PhD conferral Eva J. Sugeng
Aula, Vrije Universiteit Amsterdam
Flame retardant exposure in young children and the role of toddler-like behavior
Eva J. Sugeng
Prof.dr. M. Eck van der Sluijs - van de Bor, copromotor Prof.dr. P.E.G. Leonards
Amsterdam Institute of Molecular and Life Sciences
Toddlers: they crawl, mouth hands and toys and play close to the floor. This behavior increases the risk to eat house dust and associated chemicals such as flame retardants. Flame retardant chemicals are used in many consumer products, e.g. furniture and electronic devices, in order to prevent spread of fire. Some flame retardants have adverse health effects, such as disturbing the hormone balance. A disturbed hormone balance affects the developing brain of a young child.

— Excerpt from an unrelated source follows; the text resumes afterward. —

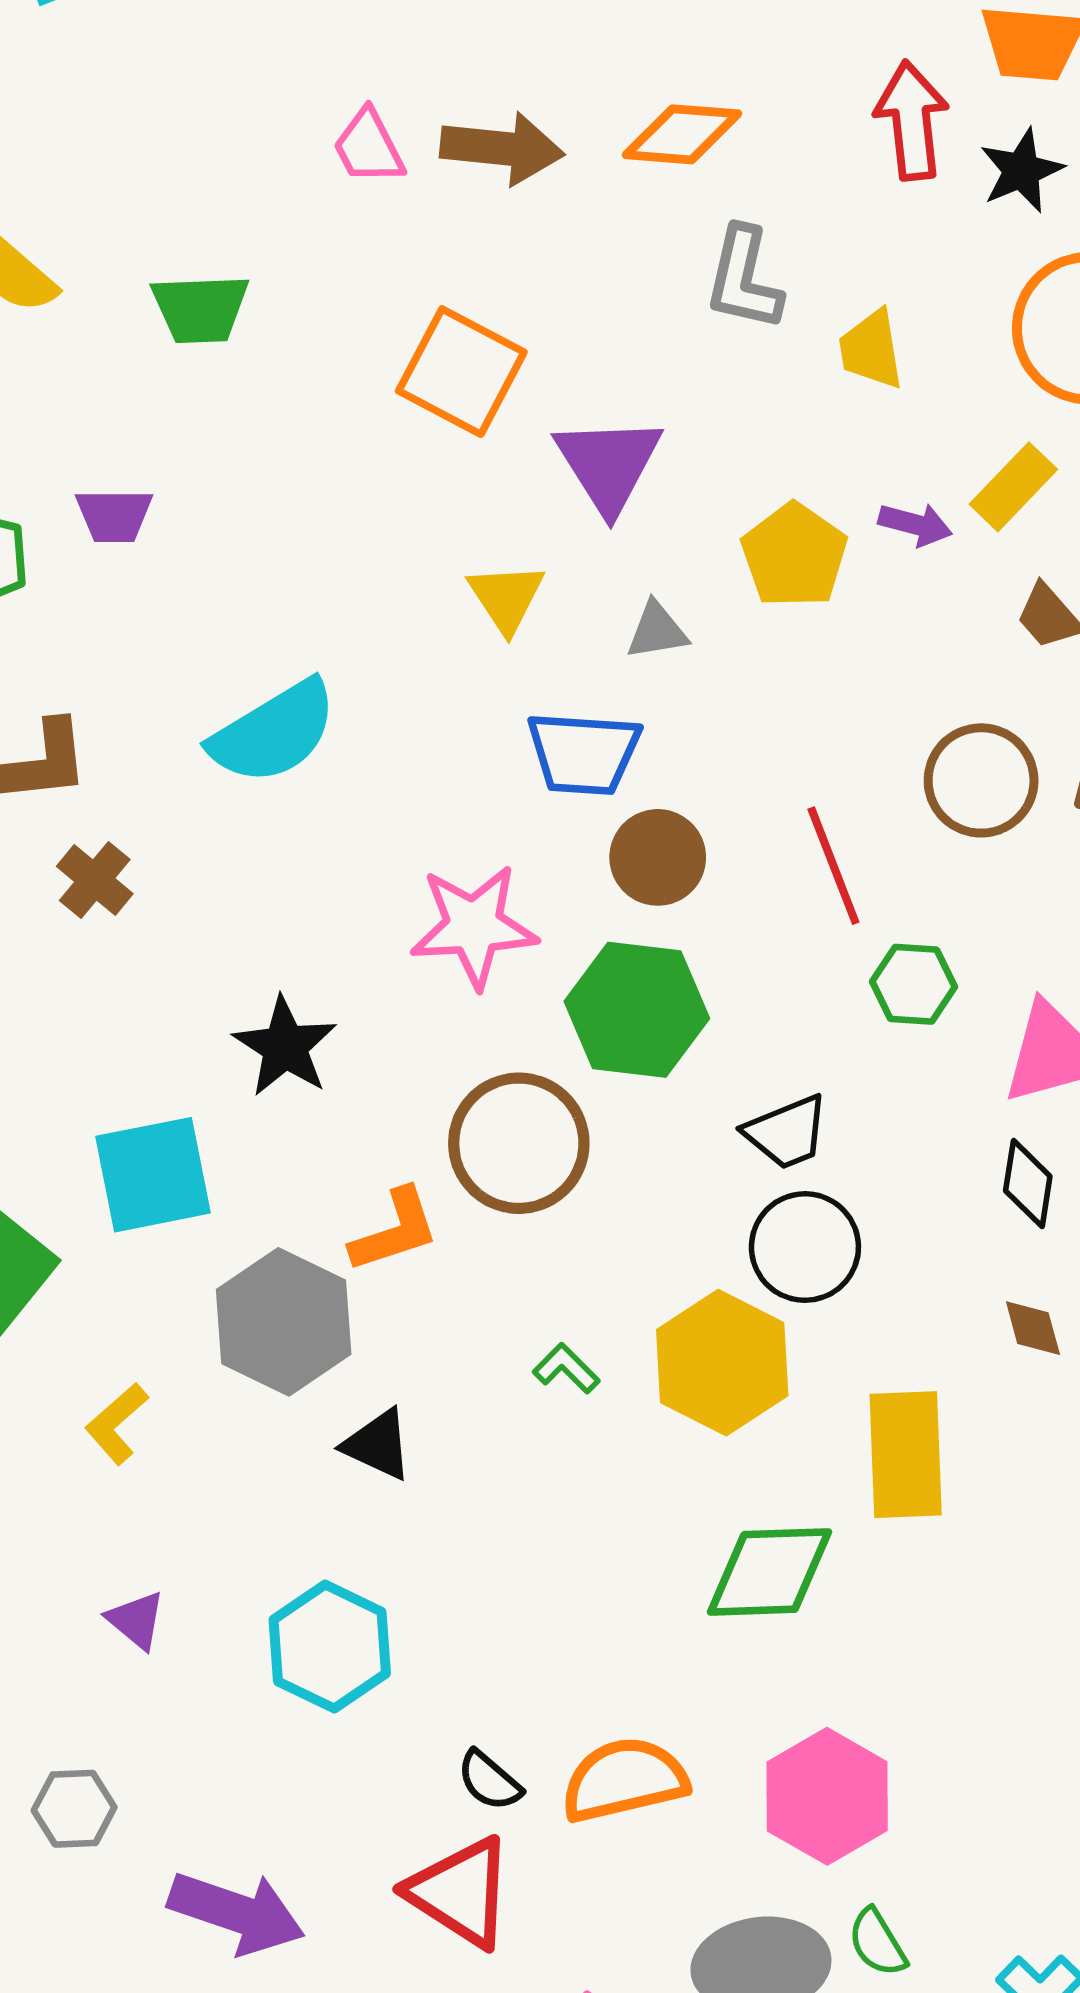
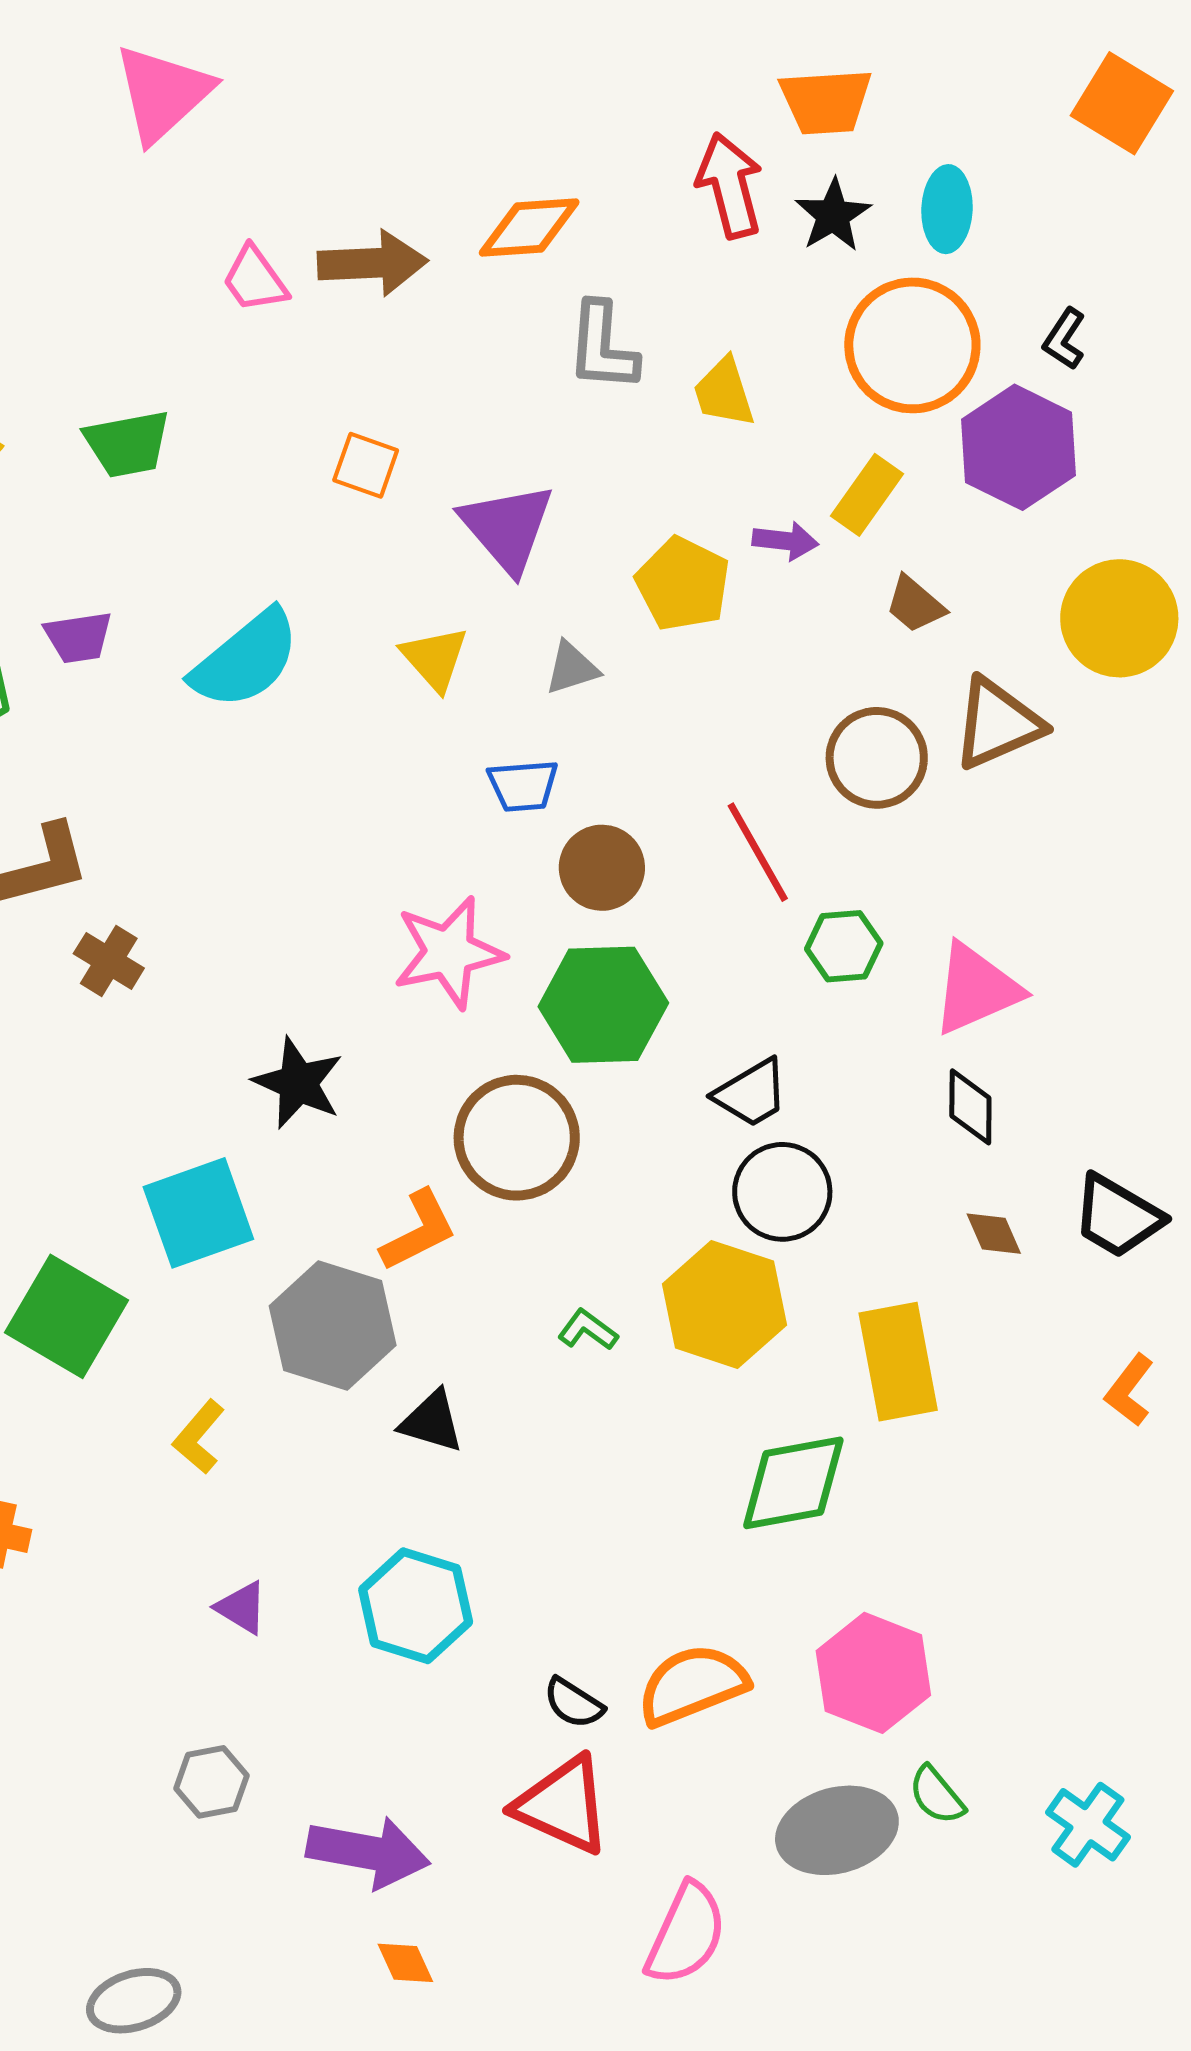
orange square: (461, 372) -> (366, 465), size x0.6
cyan semicircle: (274, 732) -> (246, 659), moved
blue trapezoid: (584, 753) -> (523, 786), size x0.7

In her PhD research at the department Environment & Health Eva Sugeng aimed to investigate the role of toddler-like behavior, such as crawling, and factors in the indoor environment that enhanced or decreased exposure to flame retardants. In addition, exposure in relation to ADHD-like symptoms was assessed. It was found that toddlers who play with electronics more frequently had higher flame retardant levels on their hands. Flame retardant levels in house dust were increased in households with more hours of operation of TV’s and game consoles, and older TV’s. Frequent dusting and vacuum cleaning decreased the levels of flame retardants in household dust.
Children with higher flame retardant concentrations in house dust had more ADHD-like behavior, but this relation was not found for the flame retardants on the hands. We expected that children who crawl and frequently touch the floor would have higher levels of flame retardants on their hands in comparison to children who already walk. This was not found and it is possible that children not only eat house dust by hand-to-mouth contact, but also inhale flame retardants by dust and by air. Moreover, exposure to endocrine disrupting chemicals already starts in the mother’s womb. Disturbance of the hormone balance has likely already started before toddlerhood.
Do flame retardants more harm than good? The effectiveness of flame retardants preventing spread of fire is disputable and it is questionable if flame retardants are always needed, or whether there are saver alternatives for fire prevention.